■ **WHAT THE EXERCISE ASKS**
Copy every entry exactly as it stands, though any image it holds should stay out of the copy.

★ ★ ★

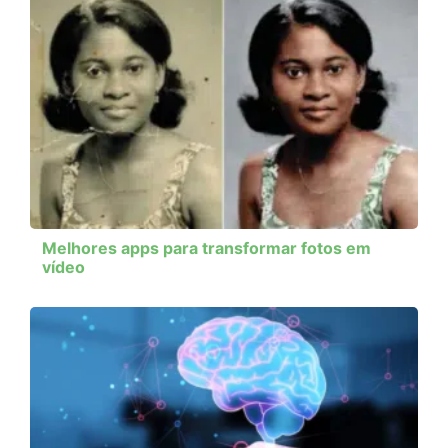
Melhores apps para transformar fotos em
vídeo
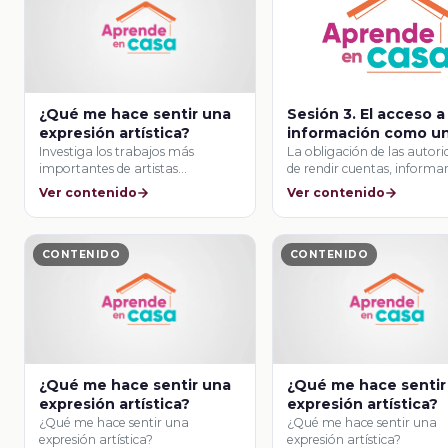
¿Qué me hace sentir una
Sesión 3. El acceso a 
expresión artística?
información como u
derecho fundamenta
Investiga los trabajos más
La obligación de las autor
importantes de artistas
de rendir cuentas, informar
mexicanos para reconocer la
actuar con …
Ver contenido
Ver contenido
diversidad …
CONTENIDO
CONTENIDO
¿Qué me hace sentir una
¿Qué me hace sentir
expresión artística?
expresión artística?
¿Qué me hace sentir una
¿Qué me hace sentir una
expresión artística?
expresión artística?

★ ★ ★

■ **ANSWER AREA**
Melhores apps para transformar fotos em
vídeo
¿Qué me hace sentir una
Sesión 3. El acceso a 
expresión artística?
información como u
derecho fundamenta
Investiga los trabajos más
La obligación de las autor
importantes de artistas
de rendir cuentas, informar
mexicanos para reconocer la
actuar con …
Ver contenido
Ver contenido
diversidad …
CONTENIDO
CONTENIDO
¿Qué me hace sentir una
¿Qué me hace sentir
expresión artística?
expresión artística?
¿Qué me hace sentir una
¿Qué me hace sentir una
expresión artística?
expresión artística?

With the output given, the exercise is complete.